What is Frances Wilson Grayson most remembered for?
Frances Wilson Grayson (c. 1892 – c. December 23, 1927) was an American woman who died flying to Newfoundland just prior to her attempt to cross the Atlantic Ocean. She was a niece of President Woodrow Wilson.
She met John Brady Grayson, and they married on September 15, 1914. They divorced with no children after nine years.
Frances Grayson then moved to Manhattan, New York City, where she was a writer for a newspaper. She then became a real estate agent.
While in Manhattan, Grayson became interested in aviation and in the idea of making a flight across the Atlantic Ocean. She bought a new Sikorsky S-36 amphibian plane, which she named Dawn, and received financing for the flight from Mrs.

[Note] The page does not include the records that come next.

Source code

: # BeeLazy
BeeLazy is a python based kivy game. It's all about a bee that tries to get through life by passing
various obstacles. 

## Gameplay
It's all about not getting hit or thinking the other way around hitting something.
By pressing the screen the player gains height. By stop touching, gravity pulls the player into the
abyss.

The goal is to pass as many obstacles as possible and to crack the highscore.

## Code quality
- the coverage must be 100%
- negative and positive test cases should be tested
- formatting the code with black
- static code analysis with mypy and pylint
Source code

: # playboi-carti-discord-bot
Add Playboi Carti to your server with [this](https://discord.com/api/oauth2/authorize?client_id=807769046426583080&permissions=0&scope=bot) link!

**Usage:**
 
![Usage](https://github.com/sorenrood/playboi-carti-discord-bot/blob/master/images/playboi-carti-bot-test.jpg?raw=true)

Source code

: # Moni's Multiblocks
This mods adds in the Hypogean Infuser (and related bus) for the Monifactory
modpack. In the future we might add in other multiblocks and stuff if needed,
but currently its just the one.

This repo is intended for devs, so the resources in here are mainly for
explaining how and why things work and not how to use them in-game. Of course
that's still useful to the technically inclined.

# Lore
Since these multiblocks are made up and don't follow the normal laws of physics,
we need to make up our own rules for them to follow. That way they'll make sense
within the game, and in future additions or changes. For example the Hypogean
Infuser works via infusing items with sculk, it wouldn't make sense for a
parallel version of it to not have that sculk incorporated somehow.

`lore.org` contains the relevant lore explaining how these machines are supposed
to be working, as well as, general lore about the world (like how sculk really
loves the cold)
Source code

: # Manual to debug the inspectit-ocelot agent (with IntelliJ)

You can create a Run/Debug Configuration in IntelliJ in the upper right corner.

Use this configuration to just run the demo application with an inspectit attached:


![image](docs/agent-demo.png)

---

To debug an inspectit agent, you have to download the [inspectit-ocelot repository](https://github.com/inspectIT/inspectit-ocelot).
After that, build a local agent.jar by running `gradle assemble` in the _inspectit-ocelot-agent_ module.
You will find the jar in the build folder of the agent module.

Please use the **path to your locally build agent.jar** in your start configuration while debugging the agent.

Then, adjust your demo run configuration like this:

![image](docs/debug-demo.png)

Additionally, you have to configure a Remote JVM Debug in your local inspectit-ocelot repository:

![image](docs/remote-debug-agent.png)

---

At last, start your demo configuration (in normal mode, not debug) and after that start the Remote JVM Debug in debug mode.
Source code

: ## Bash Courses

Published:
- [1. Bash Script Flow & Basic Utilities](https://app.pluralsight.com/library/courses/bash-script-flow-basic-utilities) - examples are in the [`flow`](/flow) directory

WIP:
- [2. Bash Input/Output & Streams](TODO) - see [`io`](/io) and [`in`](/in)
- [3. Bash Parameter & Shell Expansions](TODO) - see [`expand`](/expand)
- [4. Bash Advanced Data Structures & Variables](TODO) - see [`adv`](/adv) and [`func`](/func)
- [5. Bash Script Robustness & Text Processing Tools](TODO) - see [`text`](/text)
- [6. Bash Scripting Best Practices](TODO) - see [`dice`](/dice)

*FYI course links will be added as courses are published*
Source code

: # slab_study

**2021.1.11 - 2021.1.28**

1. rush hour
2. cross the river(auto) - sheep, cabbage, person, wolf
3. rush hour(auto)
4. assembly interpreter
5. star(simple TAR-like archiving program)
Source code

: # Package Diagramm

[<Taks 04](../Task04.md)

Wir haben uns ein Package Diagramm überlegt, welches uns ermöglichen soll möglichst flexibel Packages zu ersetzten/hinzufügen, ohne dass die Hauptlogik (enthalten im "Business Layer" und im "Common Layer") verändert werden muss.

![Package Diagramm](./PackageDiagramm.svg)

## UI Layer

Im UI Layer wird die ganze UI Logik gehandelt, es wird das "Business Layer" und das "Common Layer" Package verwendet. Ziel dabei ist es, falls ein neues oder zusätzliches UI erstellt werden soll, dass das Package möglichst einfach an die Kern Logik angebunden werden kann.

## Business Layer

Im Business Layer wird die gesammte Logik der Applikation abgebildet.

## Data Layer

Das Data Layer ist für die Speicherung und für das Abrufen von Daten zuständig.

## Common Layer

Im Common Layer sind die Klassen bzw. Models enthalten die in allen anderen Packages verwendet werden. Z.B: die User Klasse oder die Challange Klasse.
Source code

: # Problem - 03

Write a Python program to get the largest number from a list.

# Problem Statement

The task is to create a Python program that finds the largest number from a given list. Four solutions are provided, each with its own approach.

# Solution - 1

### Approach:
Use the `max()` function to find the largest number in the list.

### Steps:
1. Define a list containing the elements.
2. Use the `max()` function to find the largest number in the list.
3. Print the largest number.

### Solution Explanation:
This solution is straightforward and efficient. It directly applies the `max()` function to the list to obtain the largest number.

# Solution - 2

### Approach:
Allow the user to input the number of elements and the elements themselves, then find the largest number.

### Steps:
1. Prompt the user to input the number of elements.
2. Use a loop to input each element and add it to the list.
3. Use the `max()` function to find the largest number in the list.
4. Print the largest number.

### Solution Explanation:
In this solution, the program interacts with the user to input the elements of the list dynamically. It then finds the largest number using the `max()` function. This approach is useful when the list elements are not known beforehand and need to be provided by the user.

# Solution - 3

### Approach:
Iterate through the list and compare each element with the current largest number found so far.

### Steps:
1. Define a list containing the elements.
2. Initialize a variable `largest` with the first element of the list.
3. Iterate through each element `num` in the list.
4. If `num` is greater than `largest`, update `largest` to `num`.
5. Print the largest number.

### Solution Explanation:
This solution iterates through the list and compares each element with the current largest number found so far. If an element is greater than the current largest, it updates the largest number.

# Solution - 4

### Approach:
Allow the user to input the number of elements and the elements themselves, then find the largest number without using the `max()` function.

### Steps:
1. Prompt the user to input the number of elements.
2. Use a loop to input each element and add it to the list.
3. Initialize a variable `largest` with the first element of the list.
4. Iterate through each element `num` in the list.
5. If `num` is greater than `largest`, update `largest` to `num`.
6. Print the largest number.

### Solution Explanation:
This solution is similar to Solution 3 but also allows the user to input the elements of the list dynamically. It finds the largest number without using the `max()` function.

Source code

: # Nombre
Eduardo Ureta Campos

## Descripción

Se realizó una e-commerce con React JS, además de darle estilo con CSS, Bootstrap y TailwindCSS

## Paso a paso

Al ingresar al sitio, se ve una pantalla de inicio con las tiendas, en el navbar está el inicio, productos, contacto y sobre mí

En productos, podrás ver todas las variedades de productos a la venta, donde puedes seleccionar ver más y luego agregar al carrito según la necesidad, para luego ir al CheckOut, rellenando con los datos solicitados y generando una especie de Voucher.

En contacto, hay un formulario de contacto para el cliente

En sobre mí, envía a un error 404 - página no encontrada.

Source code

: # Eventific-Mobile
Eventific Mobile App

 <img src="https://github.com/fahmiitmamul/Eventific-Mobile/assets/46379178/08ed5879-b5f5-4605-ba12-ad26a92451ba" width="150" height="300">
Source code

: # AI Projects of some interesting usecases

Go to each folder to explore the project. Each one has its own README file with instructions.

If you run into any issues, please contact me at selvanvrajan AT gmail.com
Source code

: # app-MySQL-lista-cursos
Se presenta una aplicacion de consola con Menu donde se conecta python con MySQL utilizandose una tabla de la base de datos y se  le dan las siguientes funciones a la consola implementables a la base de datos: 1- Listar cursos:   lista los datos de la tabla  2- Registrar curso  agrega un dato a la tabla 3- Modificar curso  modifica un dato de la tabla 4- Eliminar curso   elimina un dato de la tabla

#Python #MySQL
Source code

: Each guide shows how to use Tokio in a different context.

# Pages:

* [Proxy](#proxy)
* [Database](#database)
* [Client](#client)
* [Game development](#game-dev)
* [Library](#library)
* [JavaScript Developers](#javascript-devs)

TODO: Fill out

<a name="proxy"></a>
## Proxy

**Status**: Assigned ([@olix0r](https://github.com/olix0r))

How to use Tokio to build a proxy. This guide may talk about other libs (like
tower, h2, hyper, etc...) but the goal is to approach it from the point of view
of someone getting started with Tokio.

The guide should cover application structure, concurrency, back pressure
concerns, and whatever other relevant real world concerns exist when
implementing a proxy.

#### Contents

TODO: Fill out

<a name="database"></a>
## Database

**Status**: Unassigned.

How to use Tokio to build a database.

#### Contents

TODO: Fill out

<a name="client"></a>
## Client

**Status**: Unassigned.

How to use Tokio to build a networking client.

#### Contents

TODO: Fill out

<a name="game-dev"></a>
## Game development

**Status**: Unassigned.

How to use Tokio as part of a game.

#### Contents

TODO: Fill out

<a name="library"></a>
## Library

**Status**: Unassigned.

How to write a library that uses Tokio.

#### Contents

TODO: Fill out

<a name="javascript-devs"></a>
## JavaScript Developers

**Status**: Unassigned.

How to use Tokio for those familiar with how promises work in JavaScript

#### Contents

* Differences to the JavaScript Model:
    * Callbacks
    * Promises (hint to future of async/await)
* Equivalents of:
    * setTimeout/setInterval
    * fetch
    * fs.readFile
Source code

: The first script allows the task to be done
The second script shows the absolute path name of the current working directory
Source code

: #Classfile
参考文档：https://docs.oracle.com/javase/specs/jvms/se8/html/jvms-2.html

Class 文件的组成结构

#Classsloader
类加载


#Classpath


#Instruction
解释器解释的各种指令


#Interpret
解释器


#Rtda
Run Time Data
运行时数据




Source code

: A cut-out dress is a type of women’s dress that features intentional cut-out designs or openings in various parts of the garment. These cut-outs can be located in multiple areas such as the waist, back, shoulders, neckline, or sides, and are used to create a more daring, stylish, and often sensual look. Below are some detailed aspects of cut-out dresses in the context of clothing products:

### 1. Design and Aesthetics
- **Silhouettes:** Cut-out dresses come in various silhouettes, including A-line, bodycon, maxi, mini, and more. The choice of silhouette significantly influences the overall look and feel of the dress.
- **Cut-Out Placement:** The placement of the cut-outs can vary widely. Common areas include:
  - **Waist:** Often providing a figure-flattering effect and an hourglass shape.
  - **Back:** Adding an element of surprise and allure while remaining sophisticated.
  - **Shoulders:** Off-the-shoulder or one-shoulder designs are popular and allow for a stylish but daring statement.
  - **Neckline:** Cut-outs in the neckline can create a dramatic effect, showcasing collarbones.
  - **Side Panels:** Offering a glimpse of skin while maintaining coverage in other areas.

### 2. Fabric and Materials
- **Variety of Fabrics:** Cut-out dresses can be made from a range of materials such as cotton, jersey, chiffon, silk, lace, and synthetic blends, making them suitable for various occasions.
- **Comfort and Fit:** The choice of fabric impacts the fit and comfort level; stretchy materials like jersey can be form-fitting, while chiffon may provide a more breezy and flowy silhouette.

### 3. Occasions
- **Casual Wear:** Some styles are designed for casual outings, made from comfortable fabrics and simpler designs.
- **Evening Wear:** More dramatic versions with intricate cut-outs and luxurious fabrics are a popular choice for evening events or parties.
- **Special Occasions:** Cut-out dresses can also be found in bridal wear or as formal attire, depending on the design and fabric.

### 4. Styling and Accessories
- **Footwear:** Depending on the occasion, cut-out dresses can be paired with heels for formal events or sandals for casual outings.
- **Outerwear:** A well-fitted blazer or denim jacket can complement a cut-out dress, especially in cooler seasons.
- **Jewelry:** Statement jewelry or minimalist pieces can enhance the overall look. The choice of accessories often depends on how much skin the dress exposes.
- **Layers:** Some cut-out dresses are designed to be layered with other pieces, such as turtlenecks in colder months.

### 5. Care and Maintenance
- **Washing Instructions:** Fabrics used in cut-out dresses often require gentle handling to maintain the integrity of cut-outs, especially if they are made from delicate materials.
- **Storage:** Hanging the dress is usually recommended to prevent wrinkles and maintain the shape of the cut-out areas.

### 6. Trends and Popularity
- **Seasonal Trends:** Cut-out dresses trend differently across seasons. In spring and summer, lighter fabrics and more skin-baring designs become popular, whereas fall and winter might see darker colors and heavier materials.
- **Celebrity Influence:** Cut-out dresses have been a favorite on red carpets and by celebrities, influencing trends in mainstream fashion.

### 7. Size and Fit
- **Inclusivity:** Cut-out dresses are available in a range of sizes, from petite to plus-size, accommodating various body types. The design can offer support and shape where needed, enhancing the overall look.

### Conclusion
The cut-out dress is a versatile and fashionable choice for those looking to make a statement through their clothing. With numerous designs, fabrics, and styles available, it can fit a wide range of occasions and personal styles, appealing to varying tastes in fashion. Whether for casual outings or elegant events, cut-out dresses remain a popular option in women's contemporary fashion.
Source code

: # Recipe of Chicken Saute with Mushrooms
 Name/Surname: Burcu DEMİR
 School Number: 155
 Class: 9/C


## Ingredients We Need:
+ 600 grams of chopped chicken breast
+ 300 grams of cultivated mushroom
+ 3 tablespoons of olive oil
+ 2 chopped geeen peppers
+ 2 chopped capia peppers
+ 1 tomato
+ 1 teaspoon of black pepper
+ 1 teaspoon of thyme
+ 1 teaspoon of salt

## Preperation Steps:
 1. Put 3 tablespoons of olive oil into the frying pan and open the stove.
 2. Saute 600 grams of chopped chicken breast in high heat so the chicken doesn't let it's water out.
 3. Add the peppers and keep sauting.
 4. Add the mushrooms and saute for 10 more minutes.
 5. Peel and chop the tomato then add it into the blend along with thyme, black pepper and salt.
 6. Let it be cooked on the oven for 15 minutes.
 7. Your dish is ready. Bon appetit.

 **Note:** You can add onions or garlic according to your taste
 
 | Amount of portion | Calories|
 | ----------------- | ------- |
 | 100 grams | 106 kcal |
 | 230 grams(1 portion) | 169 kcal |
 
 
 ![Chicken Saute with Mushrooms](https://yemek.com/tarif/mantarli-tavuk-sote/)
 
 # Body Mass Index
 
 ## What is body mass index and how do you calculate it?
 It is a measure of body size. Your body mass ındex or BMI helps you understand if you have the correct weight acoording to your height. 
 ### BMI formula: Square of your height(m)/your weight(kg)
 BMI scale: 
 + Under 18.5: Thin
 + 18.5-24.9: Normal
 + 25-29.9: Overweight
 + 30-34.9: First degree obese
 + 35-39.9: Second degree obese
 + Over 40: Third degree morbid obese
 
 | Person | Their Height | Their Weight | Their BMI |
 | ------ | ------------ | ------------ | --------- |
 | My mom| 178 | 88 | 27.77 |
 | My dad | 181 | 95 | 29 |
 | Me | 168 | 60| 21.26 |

Aage Ancker. She recruited Royal Norwegian Navy Lieutenant Oskar Omdal to serve as the aircraft's pilot, Brice Goldsborough as its navigator, and Frank Koehler as its radio engineer. They made plans to begin the transatlantic flight from the Dominion of Newfoundland. Omdal was to fly the plane across the Atlantic, although Grayson may have planned to perform some of the flying herself.
The four took off from Curtiss Field on Long Island, New York, on the evening of December 23, 1927, bound for Harbor Grace in Newfoundland. They radioed that something was wrong later in the evening and never reached Newfoundland; their remains were never found. Their plane probably went down in the Atlantic off Nova Scotia during a storm. Grayson was 35 years old at the time of her death.